I am currently trying to stem a big corpus(aprox. 800k sentences). I've managed to stem only the basic one. The problem now is that I want to stem only a specific word for example this method only applies if the lemma is a substring of the original word. For instance, the suffix for the word apples are apple and 's'. But if not a substring, it will not split it like the word teeth into tooth.

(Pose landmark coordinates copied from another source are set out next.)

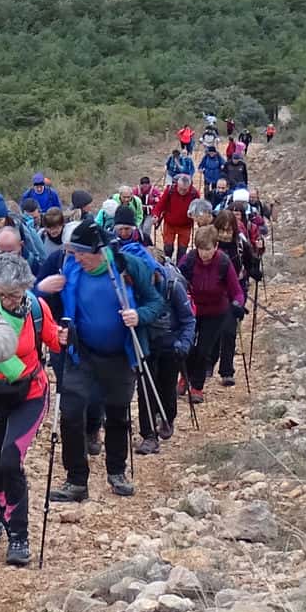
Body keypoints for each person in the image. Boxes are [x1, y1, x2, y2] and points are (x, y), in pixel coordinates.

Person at [40, 220, 157, 501]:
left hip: (120, 355)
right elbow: (47, 305)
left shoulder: (128, 267)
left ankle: (117, 472)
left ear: (99, 251)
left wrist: (139, 316)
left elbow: (156, 302)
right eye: (74, 252)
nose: (76, 258)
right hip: (81, 354)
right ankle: (76, 481)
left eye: (81, 253)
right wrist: (43, 289)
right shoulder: (70, 269)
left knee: (117, 414)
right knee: (70, 414)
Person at [0, 251, 62, 567]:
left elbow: (55, 342)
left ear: (26, 287)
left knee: (10, 459)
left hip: (31, 394)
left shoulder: (37, 309)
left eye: (14, 294)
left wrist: (67, 336)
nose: (8, 301)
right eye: (1, 294)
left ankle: (18, 535)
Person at [128, 232, 194, 451]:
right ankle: (148, 435)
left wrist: (183, 344)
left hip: (170, 344)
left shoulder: (173, 286)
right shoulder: (134, 287)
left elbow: (188, 319)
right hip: (145, 343)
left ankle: (167, 417)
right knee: (145, 388)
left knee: (167, 386)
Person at [179, 224, 247, 393]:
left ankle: (197, 387)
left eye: (208, 249)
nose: (204, 253)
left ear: (216, 246)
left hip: (215, 313)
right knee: (186, 346)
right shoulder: (189, 260)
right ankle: (185, 376)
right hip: (191, 311)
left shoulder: (223, 262)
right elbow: (176, 281)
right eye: (200, 249)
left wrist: (237, 304)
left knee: (204, 350)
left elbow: (237, 291)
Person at [152, 172, 198, 256]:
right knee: (168, 248)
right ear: (177, 185)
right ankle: (168, 262)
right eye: (180, 189)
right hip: (170, 224)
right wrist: (156, 215)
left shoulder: (194, 193)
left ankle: (180, 263)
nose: (182, 192)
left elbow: (197, 207)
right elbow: (160, 205)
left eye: (185, 190)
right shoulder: (170, 190)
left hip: (185, 226)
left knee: (182, 250)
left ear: (189, 187)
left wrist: (195, 215)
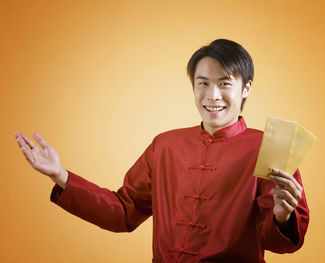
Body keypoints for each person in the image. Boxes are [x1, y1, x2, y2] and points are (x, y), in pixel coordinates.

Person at [14, 39, 309, 263]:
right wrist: (61, 176)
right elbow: (123, 212)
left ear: (246, 89)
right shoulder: (165, 145)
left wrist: (283, 216)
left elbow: (282, 244)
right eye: (202, 83)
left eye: (224, 84)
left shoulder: (271, 146)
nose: (212, 95)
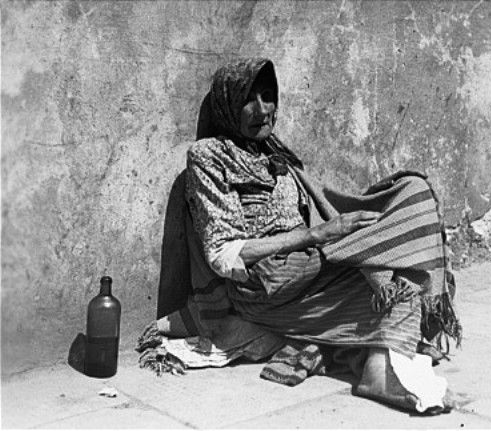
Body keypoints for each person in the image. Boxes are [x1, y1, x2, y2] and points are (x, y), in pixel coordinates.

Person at [138, 58, 461, 415]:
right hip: (268, 286)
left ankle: (378, 369)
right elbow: (223, 253)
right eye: (249, 99)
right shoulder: (209, 156)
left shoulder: (275, 154)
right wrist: (317, 235)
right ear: (229, 104)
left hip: (310, 268)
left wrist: (344, 229)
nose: (263, 109)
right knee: (388, 270)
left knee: (402, 262)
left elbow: (320, 207)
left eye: (268, 96)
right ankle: (378, 364)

I've also read about lemmatizer WordNet, where we can add a parameter for pos such as verb, noun or adjective. Is there a way that I can apply the method above?

Thanks in advance!


Solution

  • A complete example here -

    import nltk
    from nltk.corpus import wordnet
    from difflib import get_close_matches as gcm
    from itertools import chain
    from nltk.stem.porter import *
    
    texts = [ " apples are good. My teeth will fall out.",
              " roses are red. cars are great to have"]
    
    lmtzr = nltk.WordNetLemmatizer()
    stemmer = PorterStemmer()
    
    for text in texts:
        tokens = nltk.word_tokenize(text) # should sent tokenize it first
        token_lemma = [ lmtzr.lemmatize(token) for token in tokens ] # take your pick here between lemmatizer and wordnet synset.
        wn_lemma = [ gcm(word, list(set(list(chain(*[i.lemma_names() for i in wordnet.synsets(word)]))))) for word in tokens ]
        #print(wn_lemma) # works for unconventional words like 'teeth' --> tooth. You might want to take a closer look
        tokens_final = [ stemmer.stem(tokens[i]) if len(tokens[i]) > len(token_lemma[i]) else token_lemma[i] for i in range(len(tokens)) ]
        print(tokens_final)
    

    Output

    ['appl', 'are', 'good', '.', 'My', 'teeth', 'will', 'fall', 'out', '.']
    ['rose', 'are', 'red', '.', 'car', 'are', 'great', 'to', 'have']
    

    Explanation

    Notice stemmer.stem(tokens[i]) if len(tokens[i]) > len(token_lemma[i]) else token_lemma[i] this is where the magic happens. If the lemmatized word is a subset of the main word, then the word gets stemmed, otherwise it just remains lemmatized.

    Note

    The lemmatization that you are attempting has some edge cases. WordnetLemmatizer is not smart enough to handle exceptional cases like 'teeth' --> 'tooth'. In those cases you would want to take a look at Wordnet.synset which might come in handy.

    I have included a small case in the comments for your investigation.